Indeed, the Democratic Party continued as the nation’s governing party through the ‘50s, ‘60s and ‘70s, irrespective of the party’s fluctuating prospects in presidential elections during that time. The largest turnover election was in 1958, when Democrats picked up 13 seats, marking a typical feeling of stagnation after six years of the same presidential leadership (in this instance, the Dwight Eisenhower administration).
Then came the 1980 election, with Ronald Reagan capturing the White House handily. Democrats’ standing as the nation’s unchallenged governing party came to an end. The party lost 12 seats—and control of the Senate for the first time since 1953. The Democrats retained control of the House, at least in numbers, but Reagan’s political standing in the country was such that on many major issues the Democratic leadership lost control of the floor. Thus was the GOP president able to get his budget and tax programs through Congress in the early period of his presidency.

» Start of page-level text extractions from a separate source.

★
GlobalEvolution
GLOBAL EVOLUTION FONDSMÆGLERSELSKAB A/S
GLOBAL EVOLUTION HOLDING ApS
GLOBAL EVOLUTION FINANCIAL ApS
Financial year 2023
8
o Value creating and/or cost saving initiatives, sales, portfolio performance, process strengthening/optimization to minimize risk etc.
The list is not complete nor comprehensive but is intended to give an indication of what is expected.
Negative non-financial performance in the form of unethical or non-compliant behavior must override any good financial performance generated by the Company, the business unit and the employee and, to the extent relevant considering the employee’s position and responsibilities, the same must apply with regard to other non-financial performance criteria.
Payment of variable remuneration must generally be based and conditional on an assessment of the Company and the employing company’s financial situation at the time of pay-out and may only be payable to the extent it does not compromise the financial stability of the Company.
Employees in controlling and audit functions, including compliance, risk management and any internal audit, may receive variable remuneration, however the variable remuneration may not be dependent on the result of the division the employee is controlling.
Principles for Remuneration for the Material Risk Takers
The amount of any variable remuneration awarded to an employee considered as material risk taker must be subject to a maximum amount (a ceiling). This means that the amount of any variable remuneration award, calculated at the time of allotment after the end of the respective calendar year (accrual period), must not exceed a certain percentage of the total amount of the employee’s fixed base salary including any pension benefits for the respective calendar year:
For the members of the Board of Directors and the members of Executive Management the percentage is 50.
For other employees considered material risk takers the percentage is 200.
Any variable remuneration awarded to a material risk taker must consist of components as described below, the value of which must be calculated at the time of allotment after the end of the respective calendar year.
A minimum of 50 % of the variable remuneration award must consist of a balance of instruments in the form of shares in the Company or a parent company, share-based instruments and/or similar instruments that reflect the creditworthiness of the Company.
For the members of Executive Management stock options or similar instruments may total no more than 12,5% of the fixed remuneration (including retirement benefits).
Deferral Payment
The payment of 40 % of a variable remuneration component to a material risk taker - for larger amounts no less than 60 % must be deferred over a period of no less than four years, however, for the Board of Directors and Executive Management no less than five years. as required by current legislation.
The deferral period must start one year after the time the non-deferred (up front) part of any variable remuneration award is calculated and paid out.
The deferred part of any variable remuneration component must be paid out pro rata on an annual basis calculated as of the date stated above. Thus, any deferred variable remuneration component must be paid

But Reagan fell victim to the six-year syndrome that had buffeted Eisenhower thirty years earlier. The result was that in 1986 the Republicans lost eight seats and control of the Senate.
Thereafter the chamber was up for grabs depending on how voters felt about the direction of the country (and presidential leadership) at any given time. They slammed Bill Clinton in 1994, just two years into his presidency, with an eight-seat swing in Senate elections. They also generated a 52-seat swing in the House, where revelations of petty corruption riled the electorate. This sealed the Democrats’ fate as minority party in both chambers through the remainder of the decade.